Nearly six years have passed since Jakub Hrůša’s memorable debut with the Boston Symphony in October, 2016. The Coronavirus likely contributed to that hiatus. It definitely led to the cancellation of the originally scheduled Glagolitic Mass. Given the ease of respiratory transmission associated with the Omicron variant, the BSO decided not to perform a piece with chorus and soloists at this time. Dvořák’s Sixth Symphony remained; Janáček too, but now via the short piece, Jealousy, and Lukáš Vondráček made his BSO debut with Rachmaninov’s Piano Concerto no. 2 in C minor.
Based on a gruesome Czech folk song expressing similar acts and emotions, Janáček initially wrote Jealousy as the brief overture to Jenůfa. The composition of that opera spanned nearly a decade of fits and starts, so by the time the score was complete, Janáček had deemed the overture old fashioned and replaced it with a short prelude. Yet, he thought well enough of it to give it a title and a life of its own. Hrůša animated this condensed series of colorful episodes and surprising transitions with drive and an unsettling, edgy energy which whet the appetite for more Janáček on his future programs.

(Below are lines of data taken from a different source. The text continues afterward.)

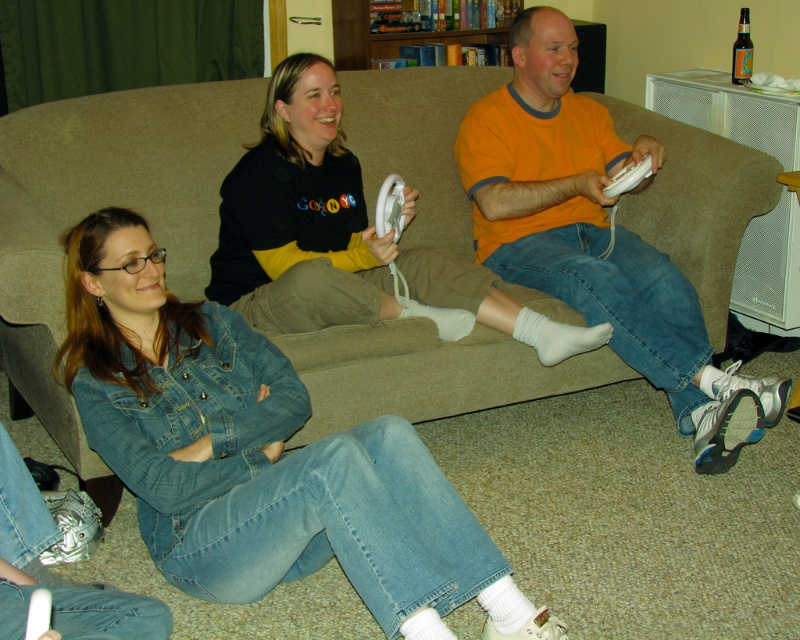
You are a game developer observing the Wii gaming session. You need to place a new game cartridge onto the beige fabric couch at center so it is closer to the white matte controller at center right than the couch itself. Is this possible given their current positions?

The beige fabric couch at center is positioned on the left side of the white matte controller at center right. Since the couch is to the left of the controller, placing the cartridge on the couch closer to the controller would require positioning it towards the right side of the couch, which is adjacent to the controller. This placement is feasible as the couch and controller are aligned horizontally with the couch on the left.

You are a photographer trying to capture a candid shot of the gaming session. You notice the orange cotton shirt at center and the white matte controller at center right. Which object should you focus on first if you want to capture both in a single frame without moving the camera?

You should focus on the orange cotton shirt at center first because it is located below the white matte controller at center right, so adjusting focus from the lower position upwards can help capture both in the frame.

You are a photographer trying to capture a closeup of the white matte controller at center right without including the orange cotton shirt at center in the frame. Is this possible based on their positions?

The orange cotton shirt at center is in front of the white matte controller at center right, so it would block the view. Therefore, capturing a closeup of the white matte controller at center right without the orange cotton shirt at center is not possible.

Though Vondráček is a tall, imposing individual, seated at the keyboard he assumes a posture familiar to any cat owner: crouched, focused yet aware of his surroundings, wary, and ready to pounce on the keyboard, landing with force or a feline lightness of touch. That contrast between power and sensitivity/dark and light was the bedrock of his performance of a piece whose episodes continually shift between both, beginning with the soloist’s opening series of chords which presaged the dynamic range of the entire concerto. His sense of structure also created an expressive arc which ran through and tied together the three movements. Orchestra and soloist fed off each other, dense dark colors in the strings complementing those of the soloist in the opening, for example. Tempi were brisk but elastic, broadening for the more rhapsodic moments. Sometimes, however, the drive and intensity of Hrůša’s direction led the orchestra to cover the soloist and otherwise compromise balance.